Aunque en honor a la verdad, nunca he sufrido ninguna experiencia trágica en un vuelo que pudiera brindar una pizca de racionalidad a mi fobia. Bueno, quizás una, que no estuvo relacionada con alguna falla mecánica o la impericia del piloto. Mientras el azafato, un costarricense muy guapo (disculpen el pleonasmo) se agachaba para sacar un jugo del carrito -que algún pasajero delante mío había pedido- yo trataba de recoger mi suéter del pasillo. En un movimiento que los compasivos considerarían un clásico ejemplo de “error no forzado”, le di una palmada en las nalgas. Frente a su cara de asombro (espero no de pánico) no pude explicarle que había sido involuntario (aunque con el subconsciente nunca se sabe). Lo sé, tampoco podré convencer a mis lectores de malos pensamientos. Afortunadamente nunca recibí una denuncia por acoso, pues en esa época no existía un movimiento #MeToo que me bancara.
No, la zozobra en los aeropuertos es más la desconfianza en la administración del viaje: que los boletos estén mal emitidos, que las maletas no lleguen a destino, que el tiempo avance y las filas de migración no, que no se logre la conexión.
En esos reality shows que transmite NatGeo como “Alerta Aeropuerto” –que solo vemos los pecadores a los que el morbo vence- se palpa la angustia de aquellos pasajeros que deben sortear autoridades y perros para traficar droga. Una angustia similar a la que podemos sentir quienes no portamos ninguna sustancia susceptible de dar positivo “para alcaloide cocaína”, sino (solamente) frascos de mole, o un par de quesos frescos (como los que compraba un colega peruano en Patacamaya luego de las reuniones de trabajo en Oruro y que metía en su portafolio, no sin antes persignarse y rogar no cruzarse con un aduanero con hambre en su regreso a Lima (lo del hambre no es metafórico; solo).
Pareciera que en un aeropuerto nos volviéramos si no delincuentes, por lo menos sospechosos. A partir de ahí, queda únicamente demostrar nuestra inocencia. Lo que resulta difícil si a la primera pregunta del aburrido funcionario de Migración comenzamos a transpirar; como lo hizo el personaje estadounidense de la brutal película Expreso de medianoche aquella vez que traficaba hachís desde Estambul, como lo había hecho tantas veces antes, solo que sin la entereza que lo había salvado en los viajes previos.

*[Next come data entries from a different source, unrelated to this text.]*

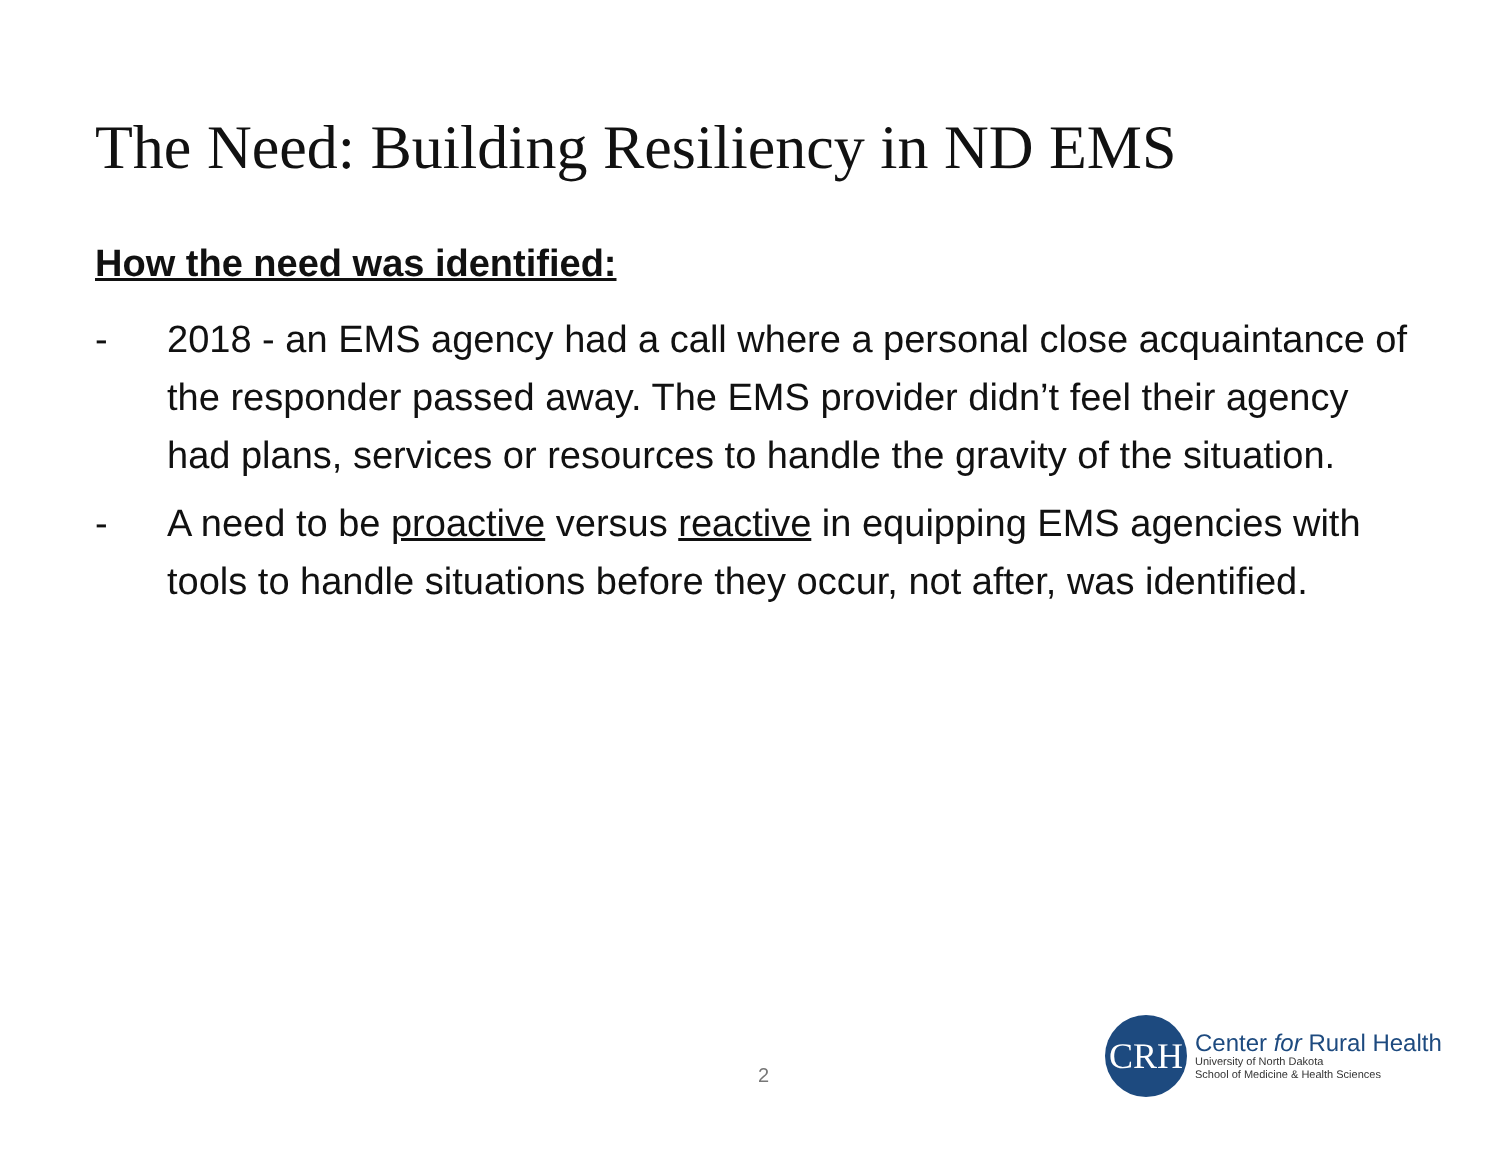The Need: Building Resiliency in ND EMS
How the need was identified:
- 2018 - an EMS agency had a call where a personal close acquaintance of the responder passed away. The EMS provider didn’t feel their agency had plans, services or resources to handle the gravity of the situation.
- A need to be proactive versus reactive in equipping EMS agencies with tools to handle situations before they occur, not after, was identified.
2
CRH
Center for Rural Health
University of North Dakota
School of Medicine & Health Sciences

Quizás porque soy de quienes temen a los aviones, y dejo por tanto mi intranquilidad para después del despegue, los aeropuertos no me estresan. La burocracia y las filas; la hostilidad de los funcionarios; el extravío del equipaje (poco extraordinario en mi caso); la violación a la privacidad y el toqueteo a la intimidad en busca de algún narcótico escondido en la costura del sostén, no perturban mi psique.
Esa (falta de) sensación es la que me ha hecho experimentar sin traumas episodios que sí pudieron costarme la vida en un aeropuerto. Como cuando olvidé la computadora de mi esposo (en la que reside su oficina móvil en los viajes) en la bandeja de control con escáner y luego de advertirlo rajé a rescatarla a unas veinte puertas del embarque de uno de los aeropuertos más infinitos de Sudamérica.
Pensándolo bien, mi vida no estuvo en riesgo. Mi esposo -mientras me veía correr- y yo -mientras corría- sabíamos que si la computadora había sido ya destruida (nadie abandona una máquina en un aeropuerto si no es para hacerla explotar…) yo no volvería a la sala junto a él y el resto de mi familia. Por el contrario, tomaría un avión hacia otro continente para no volver jamás. Total, con tanta pena, no habría sentido miedo a volar.